Ruth was generally in a chirrupy mood in her letters, filling them not just with passion and endearments but with short reviews of the movies she’d seen and flighty particulars of her days rendered in the latest slang or in parodies of immigrant accents. But in one letter she was more practical, objecting that Albert carried only a one-thousand-dollar policy on his life. Was that enough?

Judd wrote, “Life insurance is a good investment for a family man.” And with the dullness of Sinclair Lewis’s Babbitt, Judd detailed the estate Isabel would inherit if “something perchance happened to me.” She’d be the beneficiary of around six thousand dollars in stocks and bonds, whatever real estate equity there was in 37 Wayne Avenue, and a twenty-five-thousand-dollar policy from the Union Life Insurance Company of Cincinnati. She and Jane would be well set. Ruth should demand the same.

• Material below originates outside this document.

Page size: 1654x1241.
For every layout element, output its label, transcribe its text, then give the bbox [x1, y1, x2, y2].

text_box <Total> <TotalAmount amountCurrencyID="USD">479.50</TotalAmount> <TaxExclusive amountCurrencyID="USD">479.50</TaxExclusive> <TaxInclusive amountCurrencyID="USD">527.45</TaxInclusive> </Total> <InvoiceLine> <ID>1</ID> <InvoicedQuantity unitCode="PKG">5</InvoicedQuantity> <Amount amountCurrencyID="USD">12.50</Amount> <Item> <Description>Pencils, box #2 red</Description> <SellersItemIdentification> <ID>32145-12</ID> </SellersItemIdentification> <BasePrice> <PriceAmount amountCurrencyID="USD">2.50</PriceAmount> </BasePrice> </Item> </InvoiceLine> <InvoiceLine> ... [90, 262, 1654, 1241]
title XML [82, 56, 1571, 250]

Consequently, in the second week of November 1925, Ruth invited to the Snyder home Mr. Leroy Ashfield, a salesman employed by the Prudential Life Insurance Company. He was a fat, round-faced man in his twenties. His trousers were too short for him and hinted at the union suit he wore underneath. His cheeks were redly patched with the sudden cold.

Albert was sitting on a stool at his easel in the northern sunroom, drinking Pilsener from his stein and executing a rather good oil painting of salmon-pink skies and a spew of zinc-white wave rising high into mist as it crashed onto a shoreline ridge that was mostly raw sienna. Ruth held a hand over her nose because of the turpentine smell and introduced the salesman to him. Albert dabbed his sable brush into linseed oil and mixed three colors on his palette as he ignored Ashfield’s offer of a handshake and said, “But you are interrupting me.”

“He hates that,” Ruth said. She crossed her eyes and Ashfield snorted a laugh as he sneakily glanced at the fullness of her chest.

Albert let his hands fall in his lap and glared frostily at the salesman. “What?”

Speeding up his sales pitch, Ashfield nervously said, “You have a thousand-dollar policy on your life that’s up for renewal, and yet you make over five thousand dollars a year.”

Albert shifted his glare to Ruth. “She told you that?”

Ashfield continued, “Were you to die, and I hope you never do, your family would be penniless in a few months.” Reaching into his valise, he said, “I have some graphs here from the company—”

Albert sighed. “What are you proposing?”

“We recommend at a minimum a twenty-five-thousand-dollar policy. Five times your yearly income. Even better would be fifty thousand.”